Exercise inputs Block Start

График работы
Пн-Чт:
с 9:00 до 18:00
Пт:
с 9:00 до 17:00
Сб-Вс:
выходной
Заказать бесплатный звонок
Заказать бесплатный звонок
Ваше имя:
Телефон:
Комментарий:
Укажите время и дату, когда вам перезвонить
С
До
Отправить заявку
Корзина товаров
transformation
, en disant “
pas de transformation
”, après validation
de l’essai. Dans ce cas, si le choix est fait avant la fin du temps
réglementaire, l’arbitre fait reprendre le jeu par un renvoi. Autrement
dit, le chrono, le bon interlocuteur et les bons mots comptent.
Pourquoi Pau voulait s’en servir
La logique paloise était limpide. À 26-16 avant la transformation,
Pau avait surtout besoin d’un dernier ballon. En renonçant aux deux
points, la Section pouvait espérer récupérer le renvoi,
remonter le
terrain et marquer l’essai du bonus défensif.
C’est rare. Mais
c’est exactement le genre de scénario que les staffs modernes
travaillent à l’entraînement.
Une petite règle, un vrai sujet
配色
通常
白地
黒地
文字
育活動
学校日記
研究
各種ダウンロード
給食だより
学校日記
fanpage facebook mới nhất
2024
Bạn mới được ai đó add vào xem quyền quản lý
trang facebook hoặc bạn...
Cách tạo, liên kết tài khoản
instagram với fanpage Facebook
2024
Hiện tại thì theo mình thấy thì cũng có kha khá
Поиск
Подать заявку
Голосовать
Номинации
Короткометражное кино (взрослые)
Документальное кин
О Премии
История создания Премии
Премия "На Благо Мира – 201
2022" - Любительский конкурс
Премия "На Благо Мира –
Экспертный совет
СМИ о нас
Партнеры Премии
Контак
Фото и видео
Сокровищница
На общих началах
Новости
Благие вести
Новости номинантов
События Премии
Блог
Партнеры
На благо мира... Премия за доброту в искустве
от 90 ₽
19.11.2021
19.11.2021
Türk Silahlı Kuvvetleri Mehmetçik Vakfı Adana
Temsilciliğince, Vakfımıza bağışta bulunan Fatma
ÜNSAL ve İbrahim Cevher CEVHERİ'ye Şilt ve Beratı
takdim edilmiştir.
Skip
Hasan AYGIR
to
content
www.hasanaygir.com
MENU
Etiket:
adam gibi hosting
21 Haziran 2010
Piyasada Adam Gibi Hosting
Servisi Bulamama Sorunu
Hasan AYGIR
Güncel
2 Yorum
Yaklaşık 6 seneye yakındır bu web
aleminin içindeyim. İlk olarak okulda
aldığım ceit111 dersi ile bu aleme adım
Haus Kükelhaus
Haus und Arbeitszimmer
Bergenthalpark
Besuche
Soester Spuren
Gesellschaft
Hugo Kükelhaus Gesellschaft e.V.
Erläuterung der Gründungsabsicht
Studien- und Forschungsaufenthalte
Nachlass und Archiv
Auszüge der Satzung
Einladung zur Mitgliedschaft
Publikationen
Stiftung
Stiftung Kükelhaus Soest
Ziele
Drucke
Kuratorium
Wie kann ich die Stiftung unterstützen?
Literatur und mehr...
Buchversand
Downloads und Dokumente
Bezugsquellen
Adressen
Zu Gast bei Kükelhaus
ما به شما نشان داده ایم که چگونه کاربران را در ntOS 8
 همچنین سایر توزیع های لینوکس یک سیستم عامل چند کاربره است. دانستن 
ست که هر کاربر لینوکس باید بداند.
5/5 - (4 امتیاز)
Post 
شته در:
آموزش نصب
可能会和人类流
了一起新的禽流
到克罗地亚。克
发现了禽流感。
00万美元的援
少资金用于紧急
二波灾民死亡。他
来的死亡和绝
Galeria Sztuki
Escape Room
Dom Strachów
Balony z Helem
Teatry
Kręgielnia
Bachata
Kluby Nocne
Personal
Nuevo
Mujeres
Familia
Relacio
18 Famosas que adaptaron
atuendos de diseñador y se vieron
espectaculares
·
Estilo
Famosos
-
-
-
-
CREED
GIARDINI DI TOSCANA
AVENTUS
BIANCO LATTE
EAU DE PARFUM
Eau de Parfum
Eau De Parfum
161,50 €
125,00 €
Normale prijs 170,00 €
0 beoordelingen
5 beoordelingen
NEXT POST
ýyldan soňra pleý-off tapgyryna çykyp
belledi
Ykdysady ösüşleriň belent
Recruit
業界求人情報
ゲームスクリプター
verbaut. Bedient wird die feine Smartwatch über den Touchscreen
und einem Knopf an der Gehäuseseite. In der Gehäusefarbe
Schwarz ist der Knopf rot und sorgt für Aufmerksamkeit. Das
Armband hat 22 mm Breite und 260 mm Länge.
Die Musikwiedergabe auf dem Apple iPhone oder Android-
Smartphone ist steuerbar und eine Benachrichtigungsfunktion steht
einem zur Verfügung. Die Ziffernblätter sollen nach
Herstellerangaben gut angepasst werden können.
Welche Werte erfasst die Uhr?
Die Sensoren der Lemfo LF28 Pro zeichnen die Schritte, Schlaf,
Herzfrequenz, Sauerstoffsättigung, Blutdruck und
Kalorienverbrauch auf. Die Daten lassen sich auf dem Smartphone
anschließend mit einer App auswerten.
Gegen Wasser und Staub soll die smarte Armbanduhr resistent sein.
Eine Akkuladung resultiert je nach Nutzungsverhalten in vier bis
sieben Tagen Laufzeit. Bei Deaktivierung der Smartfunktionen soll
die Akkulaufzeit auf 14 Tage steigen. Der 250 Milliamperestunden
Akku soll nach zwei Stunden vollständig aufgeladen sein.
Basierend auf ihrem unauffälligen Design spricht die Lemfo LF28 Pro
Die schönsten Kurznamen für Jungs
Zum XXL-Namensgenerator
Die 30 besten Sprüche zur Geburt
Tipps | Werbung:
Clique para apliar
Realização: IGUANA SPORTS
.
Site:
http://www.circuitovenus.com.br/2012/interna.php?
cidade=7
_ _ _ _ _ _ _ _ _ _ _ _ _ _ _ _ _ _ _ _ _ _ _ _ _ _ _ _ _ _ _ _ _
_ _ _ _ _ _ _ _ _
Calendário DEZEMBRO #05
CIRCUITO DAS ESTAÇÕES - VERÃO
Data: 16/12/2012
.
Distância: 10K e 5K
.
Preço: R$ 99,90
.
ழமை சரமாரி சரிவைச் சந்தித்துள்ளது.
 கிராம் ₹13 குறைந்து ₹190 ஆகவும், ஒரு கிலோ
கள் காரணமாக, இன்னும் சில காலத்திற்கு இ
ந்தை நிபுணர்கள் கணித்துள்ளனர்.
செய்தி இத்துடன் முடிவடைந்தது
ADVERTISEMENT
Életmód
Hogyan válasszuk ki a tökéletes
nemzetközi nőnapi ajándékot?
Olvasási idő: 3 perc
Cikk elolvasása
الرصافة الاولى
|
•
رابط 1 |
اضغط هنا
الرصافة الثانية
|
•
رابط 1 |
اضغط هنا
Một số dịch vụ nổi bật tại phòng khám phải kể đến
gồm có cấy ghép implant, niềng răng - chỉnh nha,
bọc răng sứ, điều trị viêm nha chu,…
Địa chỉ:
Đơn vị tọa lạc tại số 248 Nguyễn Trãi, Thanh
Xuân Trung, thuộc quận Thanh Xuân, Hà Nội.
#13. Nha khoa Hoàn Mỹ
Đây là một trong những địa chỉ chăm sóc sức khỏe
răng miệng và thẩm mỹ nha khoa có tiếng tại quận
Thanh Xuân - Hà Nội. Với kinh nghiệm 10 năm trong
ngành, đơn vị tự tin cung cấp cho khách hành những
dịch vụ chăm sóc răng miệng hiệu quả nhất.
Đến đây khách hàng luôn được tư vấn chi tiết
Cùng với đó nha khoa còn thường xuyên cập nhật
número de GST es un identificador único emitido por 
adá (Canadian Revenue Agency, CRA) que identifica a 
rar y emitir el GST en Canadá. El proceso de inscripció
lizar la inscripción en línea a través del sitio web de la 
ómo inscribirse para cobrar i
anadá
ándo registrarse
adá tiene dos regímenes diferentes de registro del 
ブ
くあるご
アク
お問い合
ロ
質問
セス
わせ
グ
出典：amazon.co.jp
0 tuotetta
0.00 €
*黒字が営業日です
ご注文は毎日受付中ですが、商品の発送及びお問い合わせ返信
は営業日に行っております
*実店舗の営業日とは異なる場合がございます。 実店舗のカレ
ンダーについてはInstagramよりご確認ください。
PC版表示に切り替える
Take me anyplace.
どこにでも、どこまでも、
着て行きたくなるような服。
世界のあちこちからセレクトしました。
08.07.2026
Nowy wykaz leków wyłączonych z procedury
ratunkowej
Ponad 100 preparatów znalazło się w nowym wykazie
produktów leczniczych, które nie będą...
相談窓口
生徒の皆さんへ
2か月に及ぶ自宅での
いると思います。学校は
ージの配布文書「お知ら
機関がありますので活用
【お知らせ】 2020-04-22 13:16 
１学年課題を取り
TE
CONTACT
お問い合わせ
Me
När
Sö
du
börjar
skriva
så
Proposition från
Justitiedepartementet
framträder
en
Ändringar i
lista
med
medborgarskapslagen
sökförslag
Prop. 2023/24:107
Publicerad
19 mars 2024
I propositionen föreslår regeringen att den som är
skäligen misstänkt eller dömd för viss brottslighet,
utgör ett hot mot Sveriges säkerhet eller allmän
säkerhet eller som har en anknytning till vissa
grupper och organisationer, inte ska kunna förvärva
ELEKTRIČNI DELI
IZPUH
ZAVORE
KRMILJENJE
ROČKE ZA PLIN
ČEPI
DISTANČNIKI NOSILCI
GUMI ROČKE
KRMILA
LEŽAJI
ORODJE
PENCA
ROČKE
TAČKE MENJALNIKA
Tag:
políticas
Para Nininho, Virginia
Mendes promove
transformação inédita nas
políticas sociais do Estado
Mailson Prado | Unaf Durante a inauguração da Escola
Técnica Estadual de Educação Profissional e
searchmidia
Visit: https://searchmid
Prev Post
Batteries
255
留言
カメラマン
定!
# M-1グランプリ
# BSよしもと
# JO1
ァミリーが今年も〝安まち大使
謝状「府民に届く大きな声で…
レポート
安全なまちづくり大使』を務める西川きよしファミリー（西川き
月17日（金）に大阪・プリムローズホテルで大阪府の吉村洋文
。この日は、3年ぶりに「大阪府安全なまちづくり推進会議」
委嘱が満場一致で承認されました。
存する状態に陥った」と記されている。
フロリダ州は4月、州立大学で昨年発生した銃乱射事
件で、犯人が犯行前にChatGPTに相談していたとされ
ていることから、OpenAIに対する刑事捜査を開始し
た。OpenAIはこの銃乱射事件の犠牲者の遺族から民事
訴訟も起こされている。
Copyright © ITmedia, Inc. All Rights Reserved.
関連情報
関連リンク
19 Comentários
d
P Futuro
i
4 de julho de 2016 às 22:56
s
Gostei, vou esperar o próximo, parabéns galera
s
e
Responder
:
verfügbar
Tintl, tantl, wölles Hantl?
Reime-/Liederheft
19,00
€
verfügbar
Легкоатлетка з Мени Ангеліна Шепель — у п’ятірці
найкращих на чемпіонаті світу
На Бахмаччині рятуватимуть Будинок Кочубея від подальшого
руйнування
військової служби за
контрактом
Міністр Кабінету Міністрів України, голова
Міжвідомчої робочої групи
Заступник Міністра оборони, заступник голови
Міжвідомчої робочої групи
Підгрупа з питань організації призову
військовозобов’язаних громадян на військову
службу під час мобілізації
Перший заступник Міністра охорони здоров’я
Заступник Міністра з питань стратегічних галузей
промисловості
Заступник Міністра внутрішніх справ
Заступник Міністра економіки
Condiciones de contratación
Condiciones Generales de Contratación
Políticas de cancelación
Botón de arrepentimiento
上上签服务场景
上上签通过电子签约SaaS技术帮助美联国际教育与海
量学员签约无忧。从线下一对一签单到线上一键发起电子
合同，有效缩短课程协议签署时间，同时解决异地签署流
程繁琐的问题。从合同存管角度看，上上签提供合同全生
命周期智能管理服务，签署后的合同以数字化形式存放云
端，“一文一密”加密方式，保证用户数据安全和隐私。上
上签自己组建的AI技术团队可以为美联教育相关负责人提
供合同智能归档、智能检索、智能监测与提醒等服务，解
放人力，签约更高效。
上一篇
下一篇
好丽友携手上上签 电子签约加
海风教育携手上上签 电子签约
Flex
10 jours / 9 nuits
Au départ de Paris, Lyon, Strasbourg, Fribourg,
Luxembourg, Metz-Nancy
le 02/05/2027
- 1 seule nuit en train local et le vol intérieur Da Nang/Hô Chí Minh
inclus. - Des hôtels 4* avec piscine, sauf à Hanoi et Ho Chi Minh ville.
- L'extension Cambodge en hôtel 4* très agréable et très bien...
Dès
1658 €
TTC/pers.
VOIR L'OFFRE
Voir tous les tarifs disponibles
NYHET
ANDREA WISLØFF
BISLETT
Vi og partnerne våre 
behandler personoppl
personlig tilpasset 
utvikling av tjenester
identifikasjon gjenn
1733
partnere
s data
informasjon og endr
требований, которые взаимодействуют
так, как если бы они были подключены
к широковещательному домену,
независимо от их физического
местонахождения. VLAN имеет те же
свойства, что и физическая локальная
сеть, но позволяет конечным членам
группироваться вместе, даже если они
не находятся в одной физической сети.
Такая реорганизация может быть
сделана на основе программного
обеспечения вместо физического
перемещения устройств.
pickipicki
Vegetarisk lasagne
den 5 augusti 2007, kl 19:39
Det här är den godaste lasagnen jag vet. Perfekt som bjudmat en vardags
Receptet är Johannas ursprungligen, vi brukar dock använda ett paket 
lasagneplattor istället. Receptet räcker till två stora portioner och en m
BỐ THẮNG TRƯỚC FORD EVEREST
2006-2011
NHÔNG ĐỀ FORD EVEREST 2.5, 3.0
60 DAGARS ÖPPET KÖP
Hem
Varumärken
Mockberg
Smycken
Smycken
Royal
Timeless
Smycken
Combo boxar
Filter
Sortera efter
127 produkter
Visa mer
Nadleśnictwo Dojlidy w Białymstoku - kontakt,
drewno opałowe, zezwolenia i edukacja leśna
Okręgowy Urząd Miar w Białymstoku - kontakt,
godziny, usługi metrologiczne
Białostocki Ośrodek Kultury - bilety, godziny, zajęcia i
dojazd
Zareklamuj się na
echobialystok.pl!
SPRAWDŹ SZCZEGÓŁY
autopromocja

Exercise inputs Block End

Can you write out the material word for word, from its first line up to and including the line that contains "Bạn mới được ai đó add vào xem quyền quản lý"?

График работы
Пн-Чт:
с 9:00 до 18:00
Пт:
с 9:00 до 17:00
Сб-Вс:
выходной
Заказать бесплатный звонок
Заказать бесплатный звонок
Ваше имя:
Телефон:
Комментарий:
Укажите время и дату, когда вам перезвонить
С
До
Отправить заявку
Корзина товаров
transformation
, en disant “
pas de transformation
”, après validation
de l’essai. Dans ce cas, si le choix est fait avant la fin du temps
réglementaire, l’arbitre fait reprendre le jeu par un renvoi. Autrement
dit, le chrono, le bon interlocuteur et les bons mots comptent.
Pourquoi Pau voulait s’en servir
La logique paloise était limpide. À 26-16 avant la transformation,
Pau avait surtout besoin d’un dernier ballon. En renonçant aux deux
points, la Section pouvait espérer récupérer le renvoi,
remonter le
terrain et marquer l’essai du bonus défensif.
C’est rare. Mais
c’est exactement le genre de scénario que les staffs modernes
travaillent à l’entraînement.
Une petite règle, un vrai sujet
配色
通常
白地
黒地
文字
育活動
学校日記
研究
各種ダウンロード
給食だより
学校日記
fanpage facebook mới nhất
2024
Bạn mới được ai đó add vào xem quyền quản lý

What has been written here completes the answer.